Privacy works best when the right person is in the right place, at the right time, asking the right questions. That's according to Microsoft CPO Brendon Lynch, CIPP/US, who spoke in Brussels recently alongside IAPP Publications Director Sam Pfeifle and Accenture Senior Director of Data Privacy Florian Thoma, FIP, CIPM, CIPP/E, CIPP/US.
Lynch and Thoma were at the IAPP's Data Protection Congress to talk about the role of the mandatory data protection officer. Under Article 37 of the General Data Protection Regulation, public authorities, as well as entities whose core activities involve "regular and systematic monitoring of data subjects on a large scale," or that control or process special categories of personal data,
"My hope is certainly that it's not this niche independent role, because that has all the potential to be less strategic if you're not involved in decision making and just adjudicating after the fact." -Brendon Lynch, Microsoft
The DPO's role, in part, will be to communicate with and be a representative of a company's or public entity's data protection authority. Which raises the question: Can the DPO play a role arm-in-arm with the supervisory authority while still strategically advising the company? Or should the DPO be a truly independent role, almost outside of operations?

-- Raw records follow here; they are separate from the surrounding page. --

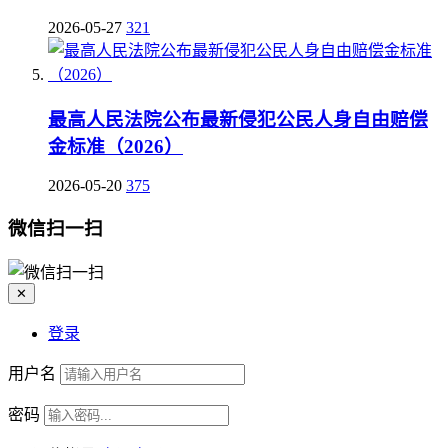
2026-05-27
321
最高人民法院公布最新侵犯公民人身自由赔偿
金标准（2026）
2026-05-20
375
微信扫一扫
✕
登录
用户名
密码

"I think it remains to be seen," Lynch said. "My hope is certainly that it's not this niche independent role, because that has all the potential to be less strategic if you're not involved in decision making and just adjudicating after the fact. I personally think it works best if the CPO/DPO role is strategic and involved in key decision making around business models that involve data, so they can be influential in that role, rather than it being this audit function on the side."

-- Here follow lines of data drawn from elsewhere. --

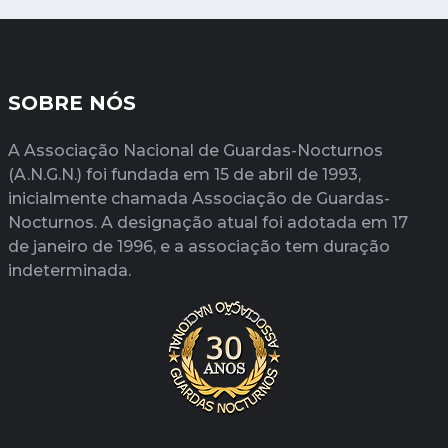
SOBRE NÓS
A Associação Nacional de Guardas-Nocturnos
(A.N.G.N.) foi fundada em 15 de abril de 1993,
inicialmente chamada Associação de Guardas-
Nocturnos. A designação atual foi adotada em 17
de janeiro de 1996, e a associação tem duração
indeterminada.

While independent audits are important, Lynch said they shouldn't exist within the DPO role.
At Accenture, Thoma said, there are people playing the DPO role, but nontheless, the company plans to invest in headcount, "because we believe the GDPR is a kind of opportunity to revise what we have and make changes where needed. That's the way we took the GDPR, as an opportunity to look at, 'Do we have the right approach; do we want to make changes?'"
Accenture does see the DPO as an extended arm of the supervisory authority, Thoma said. He said he sees an inherent conflict of interest for a DPO to be seated within certain areas of the organization. Human resources, for example. How can a position that's expected to be the eyes and ears of the DPA within the company also be involved in collecting data as sensitive as that which an HR department collects and still be objective about what's happening there?
But Lynch feels differently. While he acknowledges that there are different cultures within different companies and in different countries and understands the DPO will likely often be an independent role, he doesn't think that's necessarily the right approach.
"In some ways I reject the notion in this context," he said. "What it implies is that the privacy goals and the business goals are in conflict." And that's not the goal.
"Fundamentally, you should not oversee what you're doing yourself." -Florian Thoma, Accenture
But Thoma said sometimes it's just important to have someone who's positioned to maybe see things through another lens, while still working toward the same goal. However, he said, "fundamentally, you should not oversee what you're doing yourself."
Lynch countered, though, using the analogy of a restaurant, where food and safety is important.
"You want all the chefs to have a certain level of proficiency, and they are in the kitchen all the time so in the best position to spot where issues are going wrong," he said. "That might work better than having an office manager who doesn't see the day to day. Is it better to be someone embedded within, who's more influential with changing practices than with being an outside auditor?"
As for whether the DPO function should be taken on by someone already performing similar duties at organizations, Thoma said DPOs should be called such and be recognized for the role they're performing at the company. But he said the DPO should be in charge of "just a couple of countries, a couple of entities as needed." It shouldn't be one-size-fits-all. Otherwise, the DPO, in certain cases hired at companies with 500 or 600 legal entities, would need to delegate much of his or her role to other people.
That being said, size matters. A company as small as his local bakery, which happens to be processing data like email addresses, for example, doesn't need a DPO. On the other hand, a processor like a notary public perhaps could benefit from some privacy advice from someone who understands the business.
"Probably not as part of their organization, but, you would outsource that job," Thoma said.